■ **Given entries**
########################################
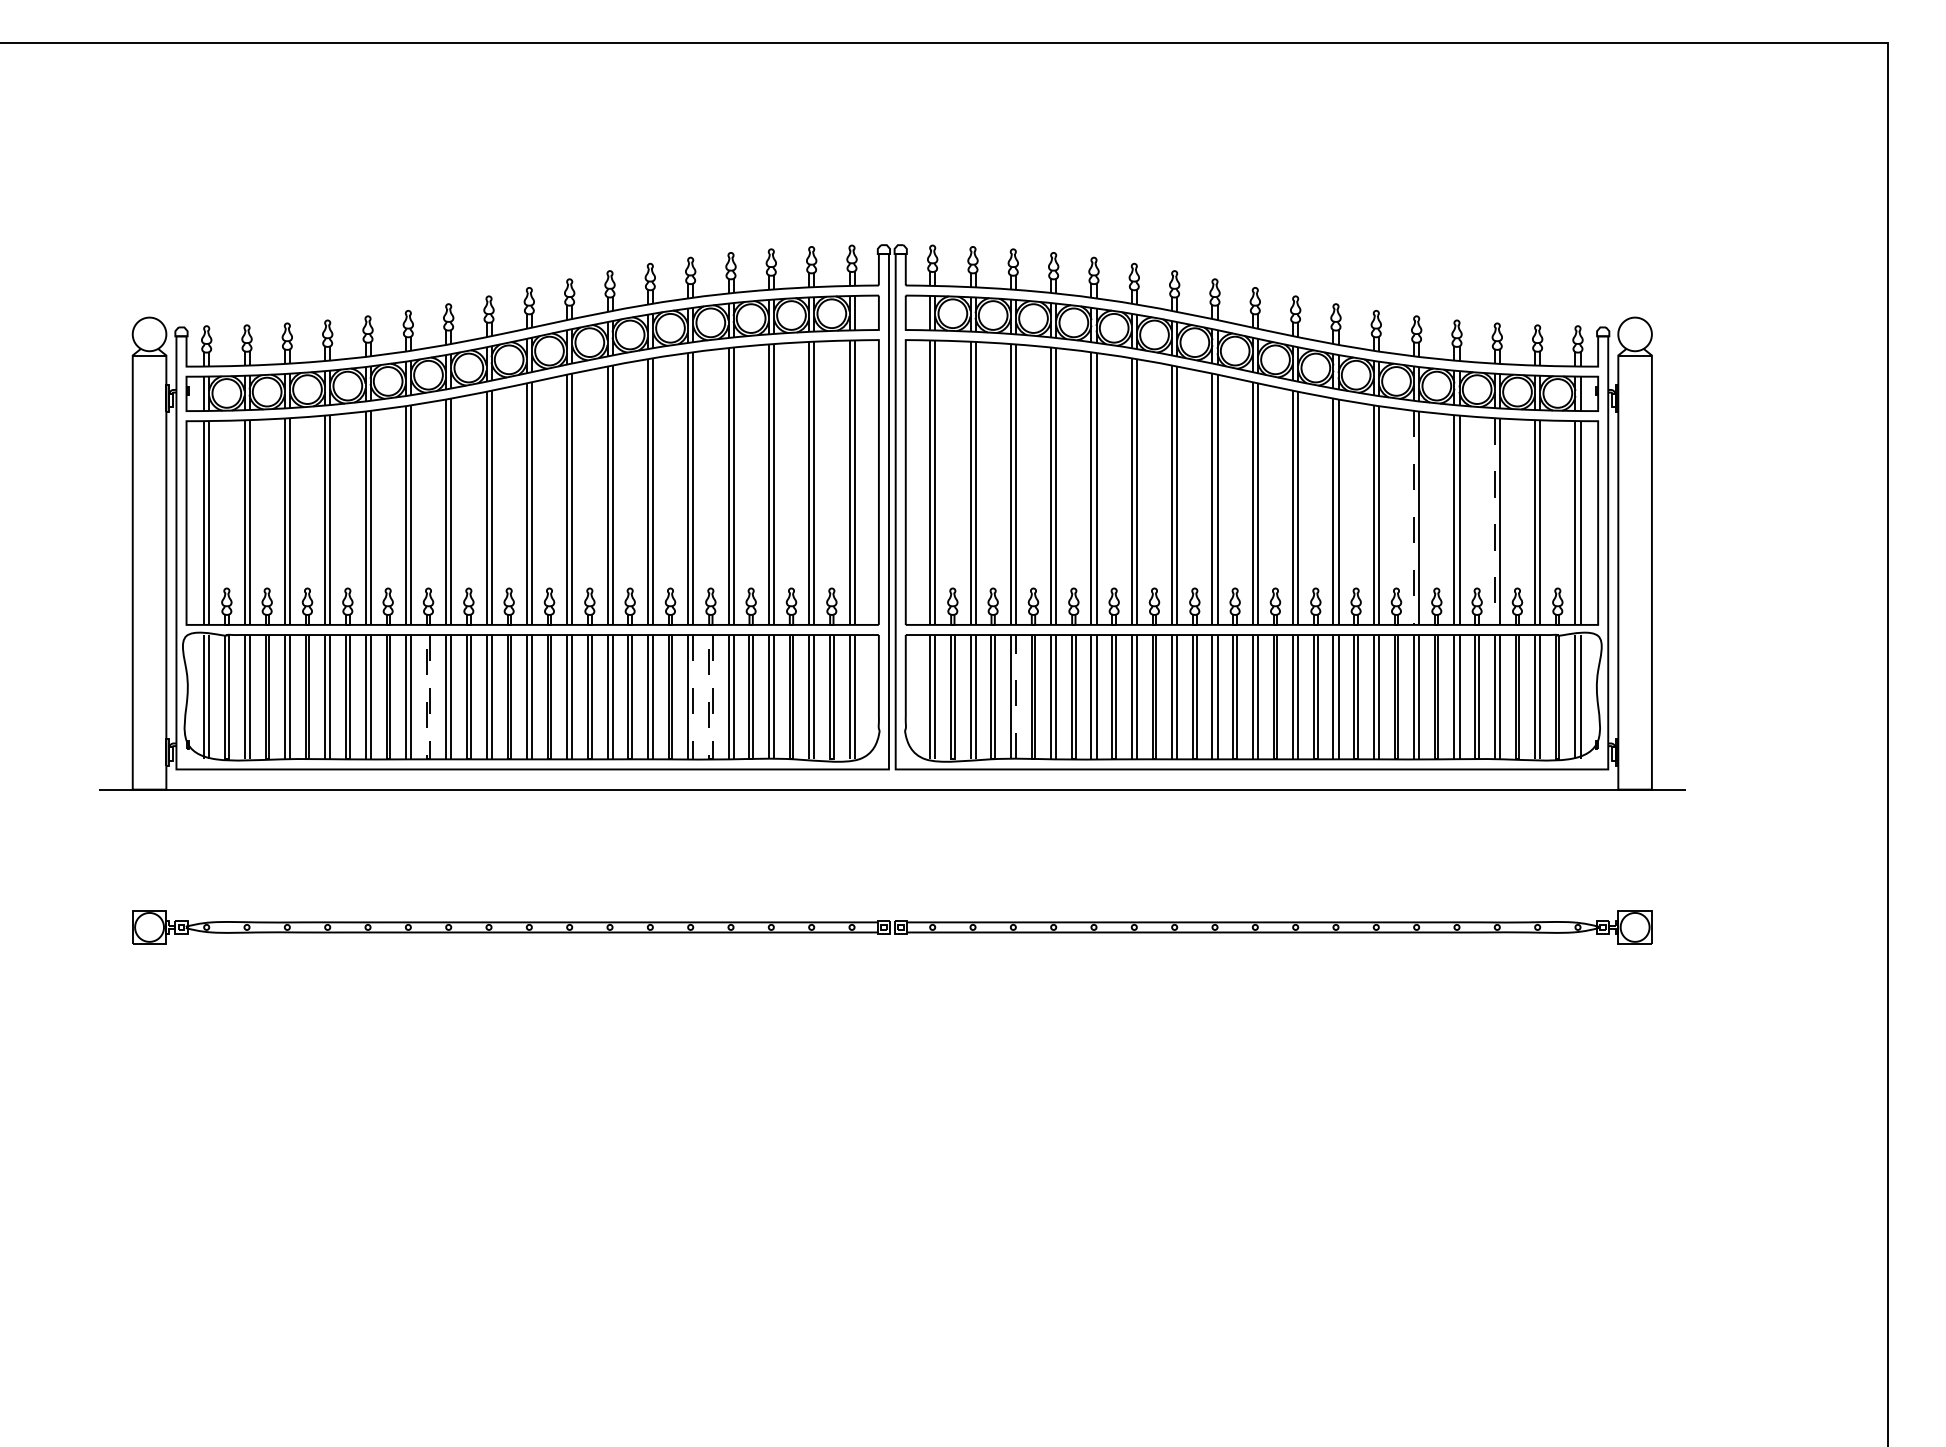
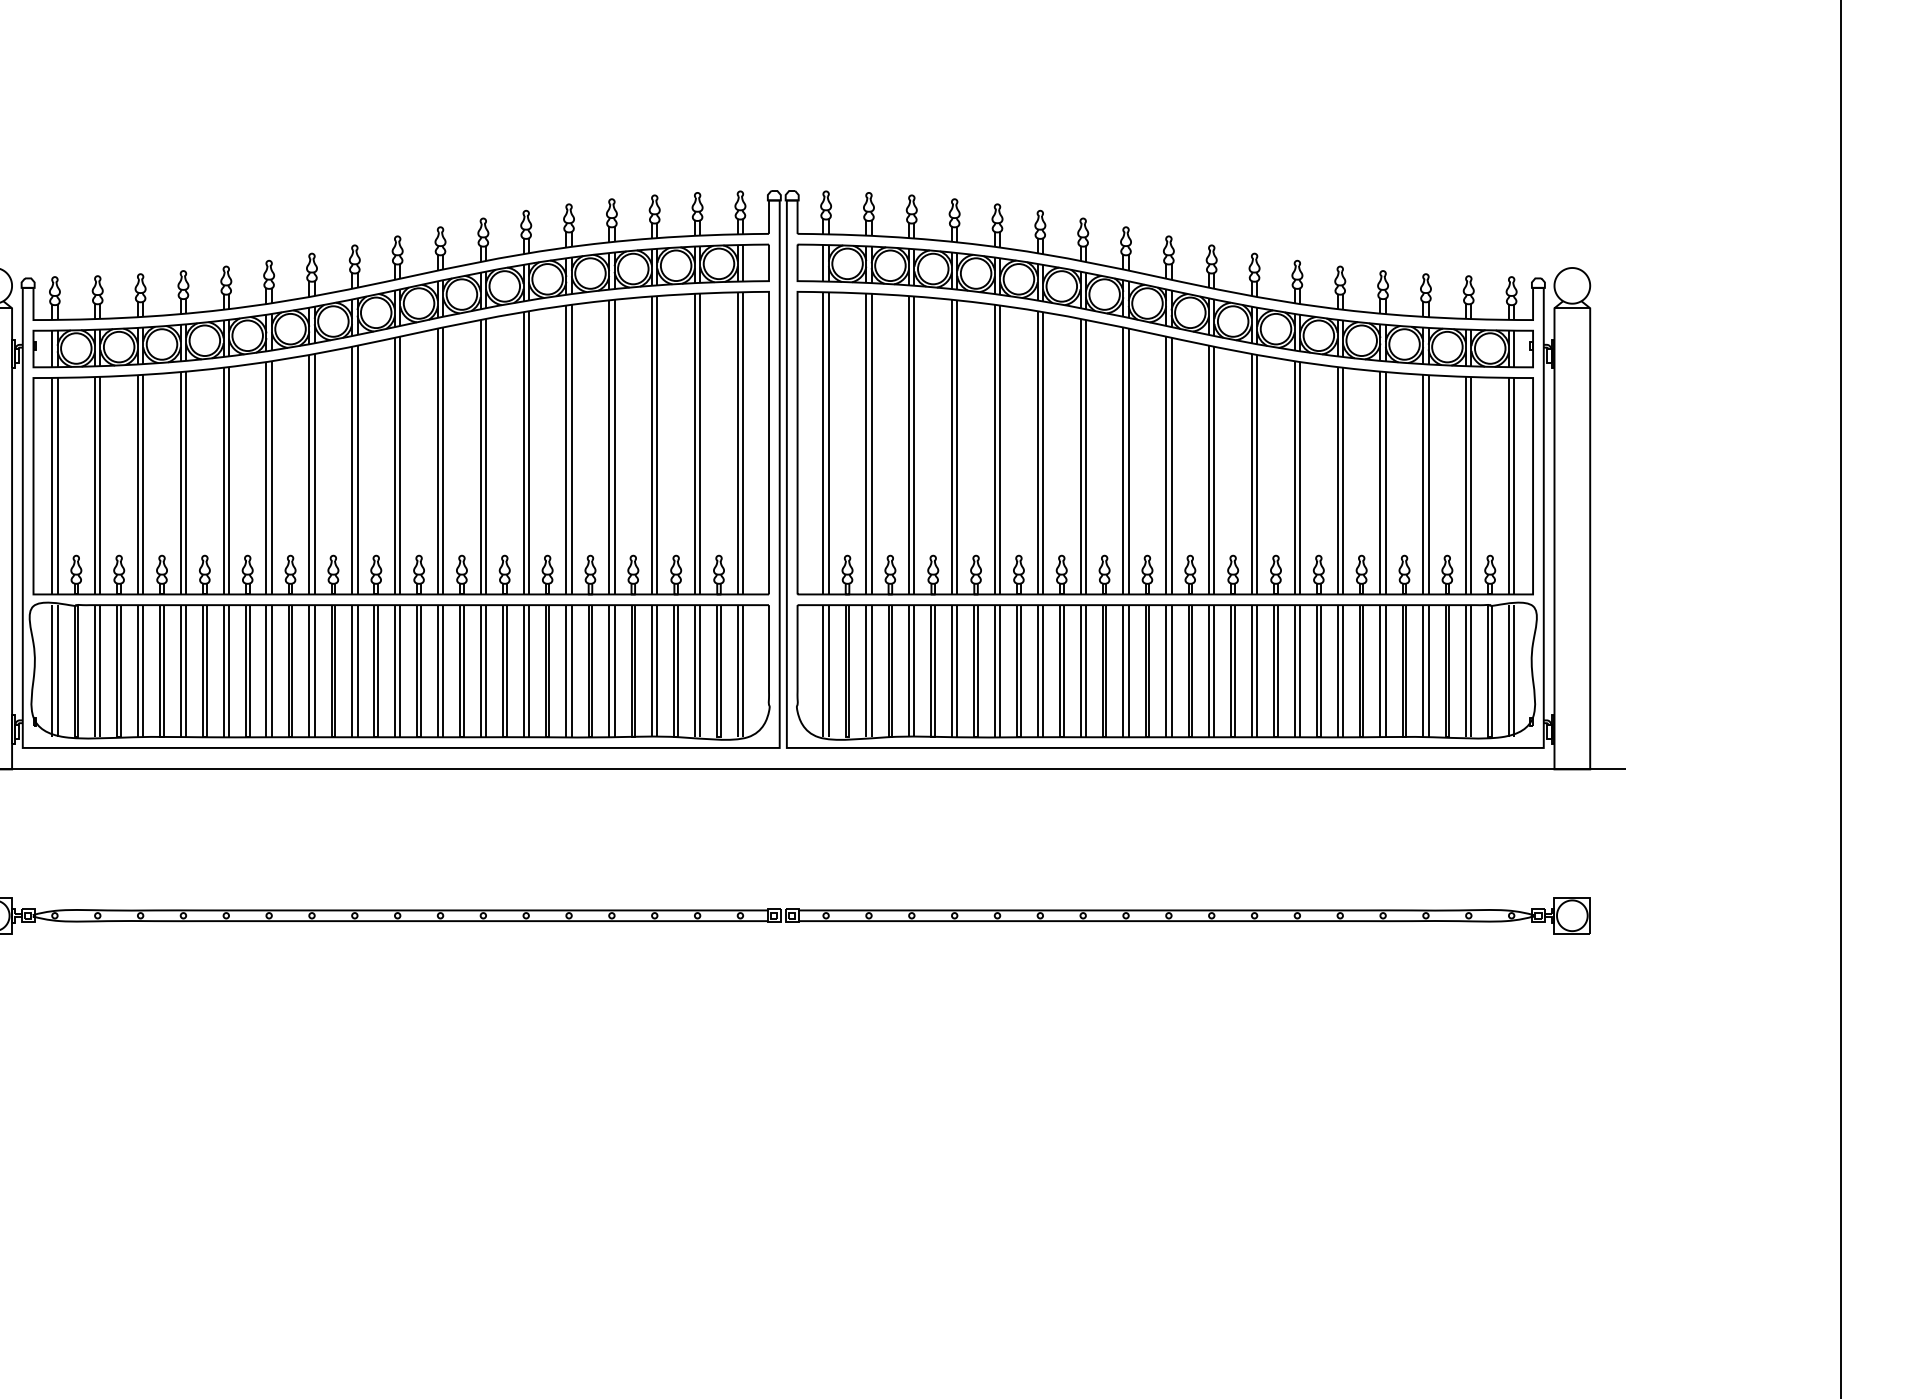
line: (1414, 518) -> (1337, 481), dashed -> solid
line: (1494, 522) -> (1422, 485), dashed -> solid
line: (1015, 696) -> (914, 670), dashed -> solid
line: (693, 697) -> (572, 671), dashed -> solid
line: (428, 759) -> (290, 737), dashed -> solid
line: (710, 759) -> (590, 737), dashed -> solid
########################################
■ **Activity**
From the line with "line: (428, 759)" to the last line of the material, give every line again exactly, and only those lines.

■ **Result of this task**
line: (428, 759) -> (290, 737), dashed -> solid
line: (710, 759) -> (590, 737), dashed -> solid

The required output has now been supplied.